Chaque mois depuis 2008, un bar ferme ses portes dans le département. Pour faire face aux difficultés, les cafetiers se serrent les coudes. Décryptage au coin du zinc.
L’image du « bar à la française » a été servie à toutes les sauces. Du « soap » marseillais à Hollywood, les troquets hexagonaux continuent de jouir d’une belle notoriété à l’écran. Dans la « vraie vie », la situation diffère du tout au tout. Car les patrons trinquent. Les statistiques de la Chambre de commerce et d’industrie sont sans équivoque. Au cours des trois dernières années, notre département a déploré trente- cinq fermetures d’établisse ments, soit une disparition par mois.

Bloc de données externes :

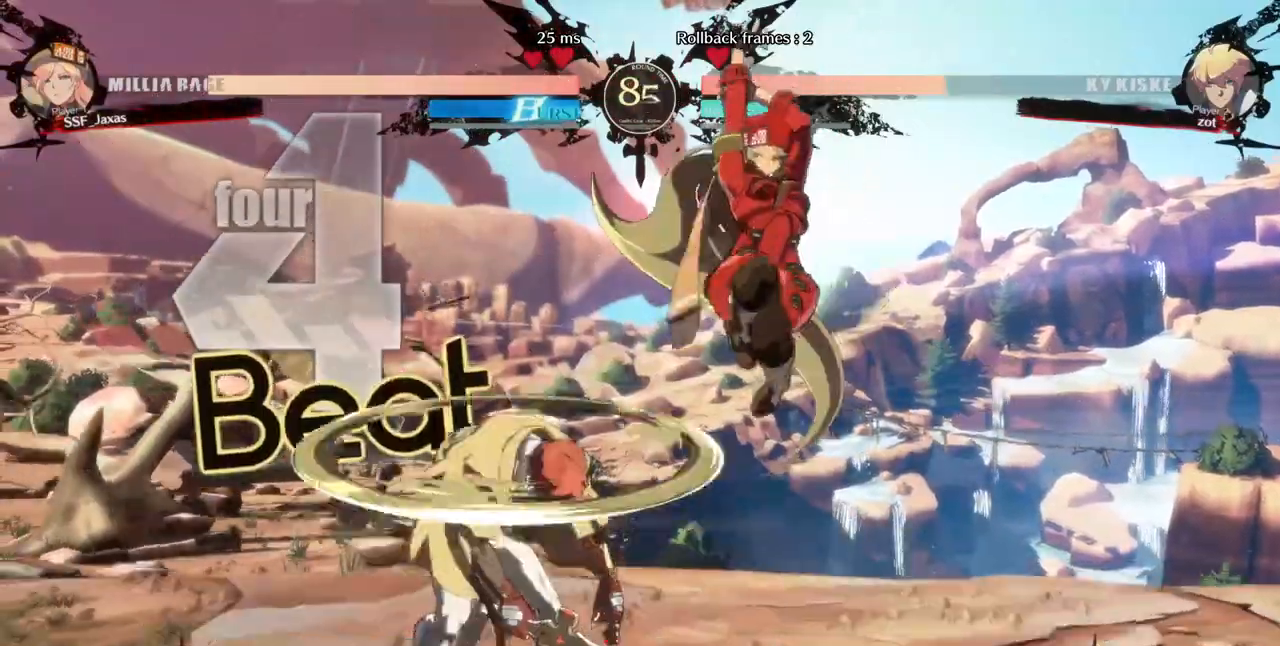
{"dt_ms": 480, "buttons": ["SQUARE", "DPAD_DOWN"], "events": [[40, "L1", "down"], [80, "DPAD_RIGHT", "down"], [80, "L1", "up"], [160, "SQUARE", "down"], [160, "TRIANGLE", "down"], [280, "SQUARE", "up"], [280, "TRIANGLE", "up"], [360, "DPAD_DOWN", "down"], [440, "DPAD_RIGHT", "up"], [480, "SQUARE", "down"]]}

Le café «made in France», une espèce en péril ? Au bistrot de Croutelle, Sauveur Ferro ne peut qu’acquiescer, car sa « survie » tient à peu de choses. « Je suis propriétaire et je n’ai plus un crédit sur le dos. Sans cela, je baisserais définitivement mon rideau. » Au bar du coin à Béruges, Sylvie Grillet est propriétaire de son établissement et n’a, elle non plus, aucune traite à honorer. Elle n’en porte pas moins un regard critique sur la situation. « Je souhaite bon courage à un novice qui espère se lancer dans cette activité ».
Bar-tabac-presse,
la trilogie obligée
La vérité est crue. Jacques Roiffé, patron du « Saint-Vincent » à Fontaine le Comte, y ajoute du piment. « Quand j’ai repris le fond de commerce du bar-tabac-presse en 2009, j’ai même hésité à reprendre le bar. » Selon lui, les banques n’ont pas été des plus complai- santes. « J’ai essuyé un premier refus de prêt, regrette-t-il. Heureusement, le second établissement contacté a été rassuré par le chiffre d’affaires de mes prédécesseurs. » Une petite réussite commerciale qu’il a fait fructifier. Son secret ? Le tabac-presse. « C’est mon produit d’appel », livre-t-il.
Cette diversification est devenue un passage obligé. Les quatre cafetiers interrogés ont tous ces deux cordes à leur arc. À Croutelle, Sauveur Ferro complète avec un dépôt de pain. À Béruges, Sylvie ajoute la vente de bouteilles de gaz. À Avanton, Isabelle Evain donne dans l’alimentation. « Il en va de notre survie », lancent-ils en chœur.
Avec le seul débit de boissons, ils seraient perdus. Et ne se privent pas pour le dire. « Les temps changent, fatalise Sylvie. Les jeunes ne voient plus un seul intérêt à venir au bar. Il n’y a que les anciens qui le considèrent encore comme un terrain d’échanges et de lien social. »
Au-delà, les différentes contraintes réglementaires -entre autres l’interdiction de fumer- a fini d’éloigner les derniers habitués de l’apéro. « La licence IV est devenue quasi-inutile », se désespère Sauveur Ferro.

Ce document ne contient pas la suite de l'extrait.